Content Classification System and Core Evaluation Metrics

Document Classification: Based on rule matching, divided into four categories:

  1. News/external content (contains external URLs)
  2. Q&A/help (contains question words/question marks)
  3. Personal experience (first-person narrative)
  4. Technical content (tutorials, code, etc.) Evaluation Metrics:
  • JSD: Measures category distribution differences
  • Entropy: Measures diversity
  • Overlap: Degree of overlap between document sets Statistical significance was tested using t-tests and Bootstrap confidence intervals (2000 iterations).
5

Section 05

Key Findings: Content Structure Shift, Reduced Diversity, and Changes in Retrieval Quality

Changes in Content Distribution:

Category Pre-launch Share Post-launch Share Change
News/External 80.6% 82.0% +1.4%
Technical Content 15.7% 13.7% -2.0%
Q&A/Help 3.5% 3.7% +0.2%
Personal Experience 0.3% 0.6% +0.3%
Reduced Diversity: JSD was significantly greater than 0 at k=3/5/10 (p<0.001), and post-launch entropy values were lower (p=0.027 at k=10).
Retrieval Quality: Post-launch nDCG@10 (0.981) was higher than pre-launch (0.873), but the low pre-launch scores were due to the non-existence of concepts like "how to use ChatGPT", reflecting changes in the information environment.
6

Section 06

Research Limitations and Future Improvement Directions

Limitations:

  1. The rule-based classifier is sensitive to external URLs, which may overestimate the share of the news category.
  2. The 30 queries do not cover all AI-related queries.
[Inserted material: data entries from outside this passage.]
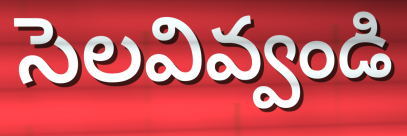
సెలవివ్వండి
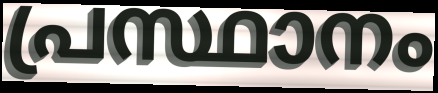
പ്രസ്ഥാനം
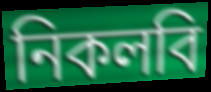
নিকলবি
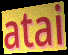
atai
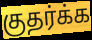
குதர்க்க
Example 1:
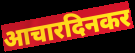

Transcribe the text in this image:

आचारदिनकर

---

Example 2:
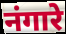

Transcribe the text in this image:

नंगारे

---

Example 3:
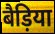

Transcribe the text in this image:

बैड़िया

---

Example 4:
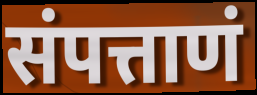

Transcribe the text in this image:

संपत्ताणं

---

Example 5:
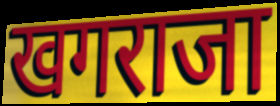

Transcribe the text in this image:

खगराजा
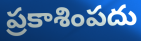
ప్రకాశింపదు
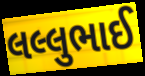
લલ્લુભાઈ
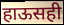
हाऊसही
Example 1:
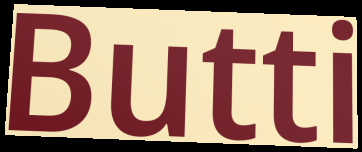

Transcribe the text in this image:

Butti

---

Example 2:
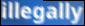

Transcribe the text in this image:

illegally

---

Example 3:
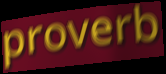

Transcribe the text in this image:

proverb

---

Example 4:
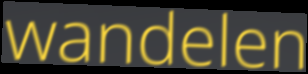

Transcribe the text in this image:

wandelen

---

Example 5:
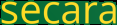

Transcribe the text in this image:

secara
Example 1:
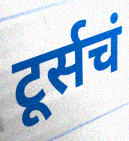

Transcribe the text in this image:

टूर्सचं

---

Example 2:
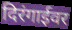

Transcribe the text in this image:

दिरंगाईवर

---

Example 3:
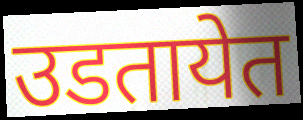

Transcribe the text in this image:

उडतायेत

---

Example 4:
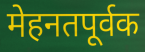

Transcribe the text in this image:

मेहनतपूर्वक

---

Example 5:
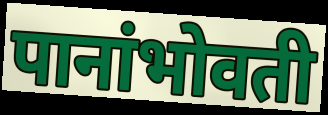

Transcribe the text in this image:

पानांभोवती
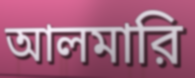
আলমারি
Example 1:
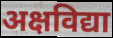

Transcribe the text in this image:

अक्षविद्या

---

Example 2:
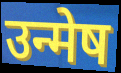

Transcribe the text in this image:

उन्मेष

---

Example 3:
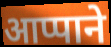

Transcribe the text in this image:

आप्पाने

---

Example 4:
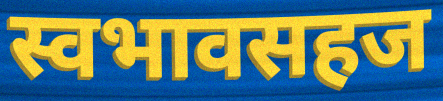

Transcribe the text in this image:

स्वभावसहज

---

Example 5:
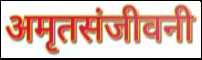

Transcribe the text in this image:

अमृतसंजीवनी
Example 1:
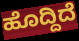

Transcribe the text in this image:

ಹೊದ್ದಿದೆ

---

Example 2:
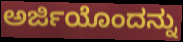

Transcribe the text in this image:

ಅರ್ಜಿಯೊಂದನ್ನು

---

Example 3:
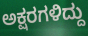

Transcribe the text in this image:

ಅಕ್ಷರಗಳಿದ್ದು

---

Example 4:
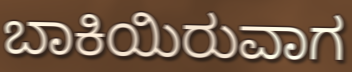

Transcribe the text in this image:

ಬಾಕಿಯಿರುವಾಗ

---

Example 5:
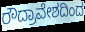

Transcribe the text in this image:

ರೌದ್ರಾವೇಶದಿಂದ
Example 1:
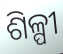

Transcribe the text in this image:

ଶିଳ୍ପୀ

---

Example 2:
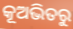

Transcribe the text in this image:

କୂଅଭିତରୁ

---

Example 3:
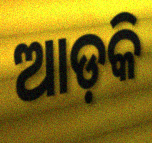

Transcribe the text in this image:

ଆଡ଼କି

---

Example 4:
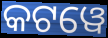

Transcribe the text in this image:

କଟୱେ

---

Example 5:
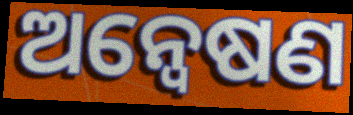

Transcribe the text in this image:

ଅନ୍ବେଷଣ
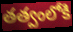
తత్వంలోకి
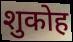
शुकोह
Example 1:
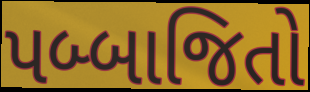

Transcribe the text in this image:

પબ્બાજિતો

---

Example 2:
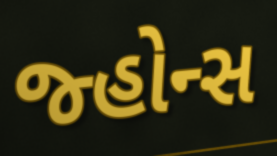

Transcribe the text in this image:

જ્હોન્સ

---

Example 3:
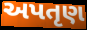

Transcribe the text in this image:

અપતૃણ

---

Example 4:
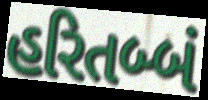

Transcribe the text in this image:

હરિતબ્બં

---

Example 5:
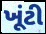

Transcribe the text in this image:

ખૂંટી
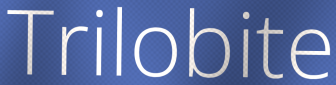
Trilobite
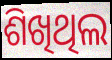
ଶିଖିଥିଲ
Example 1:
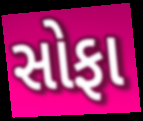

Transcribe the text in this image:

સોફા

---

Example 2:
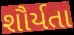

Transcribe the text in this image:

શૌર્યતા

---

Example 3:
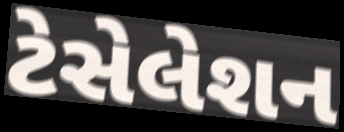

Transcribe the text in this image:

ટેસેલેશન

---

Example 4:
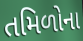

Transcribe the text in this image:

તમિળોના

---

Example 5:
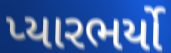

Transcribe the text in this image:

પ્યારભર્યો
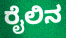
ರೈಲಿನ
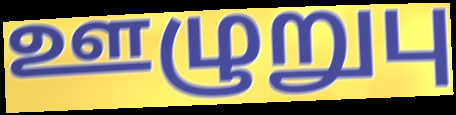
ஊழுறுபு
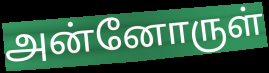
அன்னோருள்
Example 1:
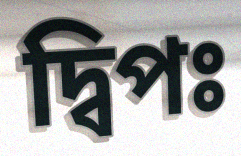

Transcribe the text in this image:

দ্বিপঃ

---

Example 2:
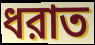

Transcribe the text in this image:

ধরাত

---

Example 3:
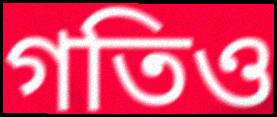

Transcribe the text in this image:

গতিও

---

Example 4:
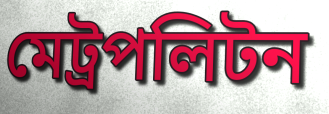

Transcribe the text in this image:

মেট্রপলিটন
Future Directions:
  • Expand to platforms like Twitter and Zhihu.
  • Analyze the impact of events like GPT-4 and Sora.
  • Introduce machine learning classifiers and larger query sets.
7

Section 07

Conclusions and Implications: Impact of Major AI Events on the Information Ecosystem

Conclusions:

  1. Surge in information volume: Post-launch data volume is 5x pre-launch.
  2. Content structure shift: Significant changes in category distribution (JSD p<0.001) and reduced diversity (entropy p=0.027).
  3. Retrieval quality paradox: Higher post-launch metrics are due to the lack of relevant concepts in the pre period, not algorithm differences. Implications:
  • Developers need to pay attention to the impact of temporal changes on retrieval results, maintaining diversity and quality.
  • Users need critical thinking and actively seek diverse information sources.